Glutathione Conjugation of Nitrogen Mustards: In vitro Study.

RATIONALE

This paper describes an in vitro study designed to identify metabolic biomarkers resulting from the conjugation of nitrogen mustards (NMs) with glutathione (GSH). The method developed is essential in providing evidence in the event of NM exposure in biomedical samples.

METHODS

The mass spectral characterization of the proposed NMs-GSH conjugates was performed with liquid chromatography high-resolution tandem mass spectrometry (LC-HRMS/MS). The final reaction mixtures were analysed in the positive electrospray ionisation (ESI) at different incubation times.

RESULTS

This study identified three conjugates in addition to ethanolamines (EAs), the hydrolysis products of NMs.
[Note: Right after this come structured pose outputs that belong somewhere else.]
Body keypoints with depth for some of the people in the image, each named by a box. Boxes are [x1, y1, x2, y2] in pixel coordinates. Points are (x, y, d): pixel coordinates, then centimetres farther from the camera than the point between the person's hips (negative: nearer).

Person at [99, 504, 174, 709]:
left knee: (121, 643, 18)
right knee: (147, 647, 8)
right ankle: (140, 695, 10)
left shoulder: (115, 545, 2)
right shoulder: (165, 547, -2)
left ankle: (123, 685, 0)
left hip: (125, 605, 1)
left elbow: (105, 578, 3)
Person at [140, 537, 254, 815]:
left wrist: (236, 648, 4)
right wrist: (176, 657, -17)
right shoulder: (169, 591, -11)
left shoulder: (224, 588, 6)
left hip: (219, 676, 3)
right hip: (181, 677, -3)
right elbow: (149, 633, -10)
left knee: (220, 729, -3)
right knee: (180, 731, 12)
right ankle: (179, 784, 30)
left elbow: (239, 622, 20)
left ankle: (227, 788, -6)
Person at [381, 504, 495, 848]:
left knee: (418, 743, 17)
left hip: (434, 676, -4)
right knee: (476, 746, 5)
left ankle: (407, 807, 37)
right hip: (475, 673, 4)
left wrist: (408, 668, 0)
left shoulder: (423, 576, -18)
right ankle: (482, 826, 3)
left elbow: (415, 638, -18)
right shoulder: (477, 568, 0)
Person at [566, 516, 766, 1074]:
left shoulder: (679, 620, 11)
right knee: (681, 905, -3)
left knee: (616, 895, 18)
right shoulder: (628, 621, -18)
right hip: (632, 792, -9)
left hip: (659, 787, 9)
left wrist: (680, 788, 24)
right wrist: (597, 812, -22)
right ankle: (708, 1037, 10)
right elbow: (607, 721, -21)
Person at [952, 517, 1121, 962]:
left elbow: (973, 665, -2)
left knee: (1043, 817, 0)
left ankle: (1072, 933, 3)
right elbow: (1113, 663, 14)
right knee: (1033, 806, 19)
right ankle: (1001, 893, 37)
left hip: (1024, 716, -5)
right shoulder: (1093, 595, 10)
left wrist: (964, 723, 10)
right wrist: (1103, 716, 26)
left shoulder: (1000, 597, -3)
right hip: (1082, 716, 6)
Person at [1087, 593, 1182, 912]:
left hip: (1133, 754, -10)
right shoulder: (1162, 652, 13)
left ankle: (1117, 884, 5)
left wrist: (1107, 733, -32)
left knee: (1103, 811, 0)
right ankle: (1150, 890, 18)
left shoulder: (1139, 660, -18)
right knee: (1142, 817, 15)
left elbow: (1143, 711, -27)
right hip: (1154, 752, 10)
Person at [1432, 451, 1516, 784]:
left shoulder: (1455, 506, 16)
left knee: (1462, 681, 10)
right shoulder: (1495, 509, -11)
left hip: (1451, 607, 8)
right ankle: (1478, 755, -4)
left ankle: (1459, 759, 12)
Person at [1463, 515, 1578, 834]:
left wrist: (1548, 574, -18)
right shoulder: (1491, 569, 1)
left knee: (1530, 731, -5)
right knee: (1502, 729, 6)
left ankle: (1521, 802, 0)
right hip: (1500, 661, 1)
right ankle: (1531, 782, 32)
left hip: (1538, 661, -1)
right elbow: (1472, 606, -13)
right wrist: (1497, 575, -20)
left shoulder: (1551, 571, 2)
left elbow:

Monoglutathionyl, diglutathionyl and phosphorylated conjugates were produced for each of the NMs, bis(2-chloroethyl)ethylamine (HN1), bis(2-chloroethyl)methylamine (HN2), and tris(2-chloroethyl)amine (HN3). The monoglutathionyl conjugates consisted of HN1-GSH, HN2-GSH and HN3-GSH. The spontaneous and primary conjugates of diglutathionyl were HN1-GSH2, HN2-GSH2, and HN3-GSH2. These included phosphorylated conjugates, namely HN1-GSH-PO₄, HN2-GSH-PO₄, and HN3-GSH-PO₄ as they might have formed due to hydrolysis in phosphate buffer.

CONCLUSIONS

The mass spectral data of all conjugates formed in the presence of all NMs and GSH is reported in this study. These GSH metabolites can be used to confirm the NMs toxicity in biological samples such as urine.